O mismatch, ou a desproporção entre o tamanho da prótese para as necessidades do paciente é sempre uma situação negligenciada e que, pode em muitas vezes, impactar negativamente a evolução do paciente.
Ao estarmos diante de um caso de estenose aórtica e que necessite de intervenção, o objetivo primordial da abordagem é reduzir a pós-carga que esse ventrículo lida ao melhorar a abertura valvar, reduzindo os gradientes sistólicos, mas imagina se ao colocar um dispositivo nessa topografia ele seja pequeno demais para a demanda do paciente.
Sabemos que nenhuma prótese é tão hemodinamicamente perfeita quanto a própria valva nativa, mas até qual grau de “estenose residual” deveria ser tolerado sem apresentar impacto clínico no paciente?
Para realizar esse cálculo, devemos, após alguns dias de implante de prótese, comparar a área protética encontrada para o tamanho do indivíduo. Tradicionalmente usa-se a medida da superfície corporal, mas recentes publicações têm levantado a possibilidade de fazer essa medida em comparação ao IMC do indivíduo, principalmente em casos de obesidade (IMC > 30).
Observando coortes de pacientes escandinavos, chegou-se a conclusão que ter mismatch após troca valvar aórtica era mais comum do que não ter essa alteração, mas a incidência de desproporção moderada ou grave não é tão comum assim e vem reduzindo a casuística com novas tecnologias protéticas.
Gradualmente, quanto maior o mismatch, maior o risco de mortalidade por todas as causas no acompanhamento de longo prazo e que, isoladamente, o mismatch grave é também associado a maior risco de descompensação de insuficiência cardíaca.
Um fato interessante é que, mesmo que seja de conhecimento que a presença dessa desproporção tenha impacto negativo na sobrevida, a reintervenção é rara nesse grupo de pacientes, seja pelo risco de abordagem elevado ou seja pela incapacidade de oferecer um dispositivo com melhor performance hemodinâmica.

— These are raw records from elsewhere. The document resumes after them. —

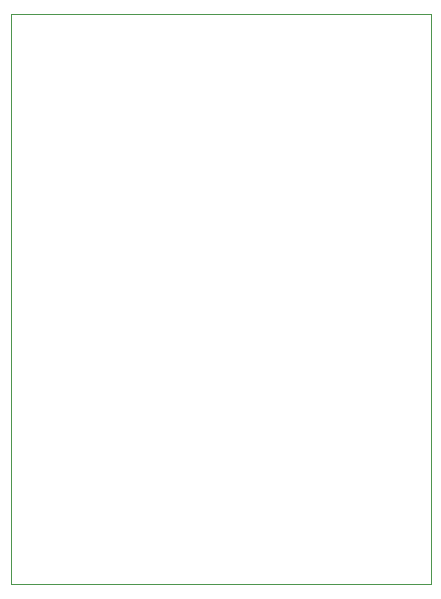
<source format=gbr>
%TF.GenerationSoftware,KiCad,Pcbnew,(5.1.10)-1*%
%TF.CreationDate,2021-12-23T09:49:10-08:00*%
%TF.ProjectId,ats-remote,6174732d-7265-46d6-9f74-652e6b696361,rev?*%
%TF.SameCoordinates,Original*%
%TF.FileFunction,Profile,NP*%
%FSLAX46Y46*%
G04 Gerber Fmt 4.6, Leading zero omitted, Abs format (unit mm)*
G04 Created by KiCad (PCBNEW (5.1.10)-1) date 2021-12-23 09:49:10*
%MOMM*%
%LPD*%
G01*
G04 APERTURE LIST*
%TA.AperFunction,Profile*%
%ADD10C,0.050000*%
%TD*%
G04 APERTURE END LIST*
D10*
X139700000Y-123190000D02*
X175260000Y-123190000D01*
X139700000Y-74930000D02*
X139700000Y-123190000D01*
X175260000Y-74930000D02*
X139700000Y-74930000D01*
X175260000Y-123190000D02*
X175260000Y-74930000D01*
M02*

</source>
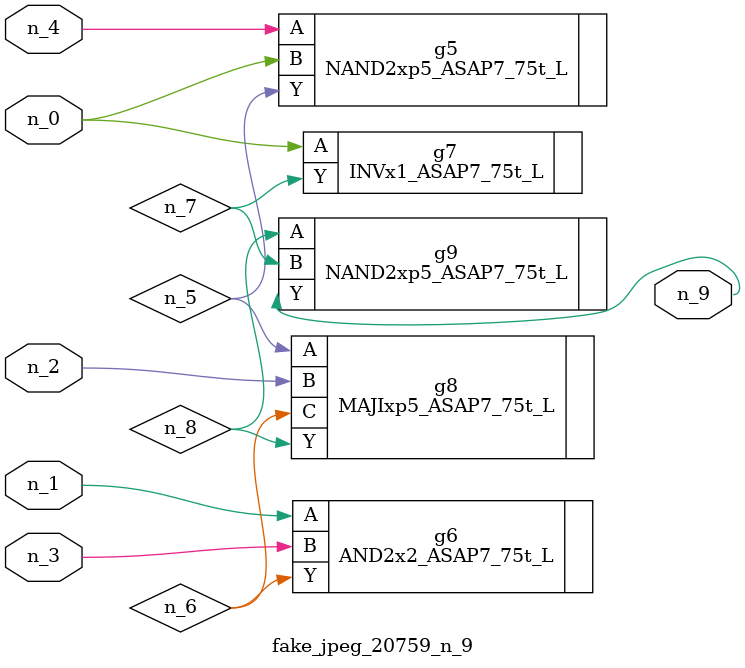
<source format=v>
module fake_jpeg_20759_n_9 (n_3, n_2, n_1, n_0, n_4, n_9);

input n_3;
input n_2;
input n_1;
input n_0;
input n_4;

output n_9;

wire n_8;
wire n_6;
wire n_5;
wire n_7;

NAND2xp5_ASAP7_75t_L g5 ( 
.A(n_4),
.B(n_0),
.Y(n_5)
);

AND2x2_ASAP7_75t_L g6 ( 
.A(n_1),
.B(n_3),
.Y(n_6)
);

INVx1_ASAP7_75t_L g7 ( 
.A(n_0),
.Y(n_7)
);

MAJIxp5_ASAP7_75t_L g8 ( 
.A(n_5),
.B(n_2),
.C(n_6),
.Y(n_8)
);

NAND2xp5_ASAP7_75t_L g9 ( 
.A(n_8),
.B(n_7),
.Y(n_9)
);


endmodule
</source>
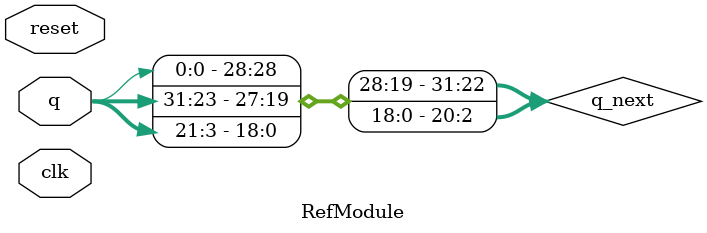
<source format=sv>

module RefModule (
  input clk,
  input reset,
  input reg [31:0] q
);

  logic [31:0] q_next;
  always@(q) begin
    q_next = q[31:1];
    q_next[31] = q[0];
    q_next[21] ^= q[0];
    q_next[1] ^= q[0];
    q_next[0] ^= q[0];
  end

  always @(posedge clk) begin
    if (reset)
      q <= 32'h1;
    else
      q <= q_next;
  end

endmodule


</source>
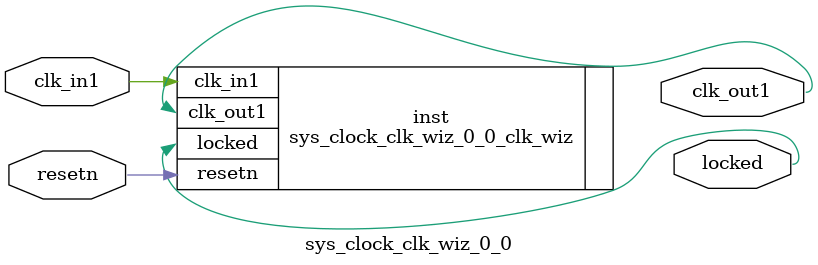
<source format=v>


`timescale 1ps/1ps

(* CORE_GENERATION_INFO = "sys_clock_clk_wiz_0_0,clk_wiz_v6_0_16_0_0,{component_name=sys_clock_clk_wiz_0_0,use_phase_alignment=true,use_min_o_jitter=false,use_max_i_jitter=false,use_dyn_phase_shift=false,use_inclk_switchover=false,use_dyn_reconfig=false,enable_axi=0,feedback_source=FDBK_AUTO,PRIMITIVE=MMCM,num_out_clk=1,clkin1_period=10.000,clkin2_period=10.000,use_power_down=false,use_reset=true,use_locked=true,use_inclk_stopped=false,feedback_type=SINGLE,CLOCK_MGR_TYPE=NA,manual_override=false}" *)

module sys_clock_clk_wiz_0_0 
 (
  // Clock out ports
  output        clk_out1,
  // Status and control signals
  input         resetn,
  output        locked,
 // Clock in ports
  input         clk_in1
 );

  sys_clock_clk_wiz_0_0_clk_wiz inst
  (
  // Clock out ports  
  .clk_out1(clk_out1),
  // Status and control signals               
  .resetn(resetn), 
  .locked(locked),
 // Clock in ports
  .clk_in1(clk_in1)
  );

endmodule

</source>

Algumas publicações ainda consideram que a pior associação de desfechos negativos se dá em pacientes que apresentam mismatch grave com queda prévia na fração de ejeção do ventrículo esquerdo. Dados sobre impacto direto do mismatch na evolução da fração de ejeção ainda são escassos e não temos evidências confiáveis sobre esse impacto.
Evoluções mais longas de pacientes que se submeteram a troca valvar aórtica mostram que realmente a desproporção impacta negativamente na sobrevida, mas depois de determinado tempo, outros fatores acabam assumindo o protagonismo no risco de evolução desfavorável, como a própria idade do paciente.
A verdade é que a avaliação de risco para mismatch deveria ocorrer mais intensamente no screening do paciente, em discussão de Heart Team, para que o melhor dispositivo fosse selecionado. Inclusive, dados recentes mostram que próteses TAVI tem menor incidência dessa complicação, muito provavelmente pela configuração espacial e melhor performance hemodinâmica, embora sua evolução tardia ainda seja motivo de grande debate.
Mais vale lutar bravamente para tentar evitar o mismatch do que lidar com esse verdadeiro abacaxi nas mãos do clínico e do paciente.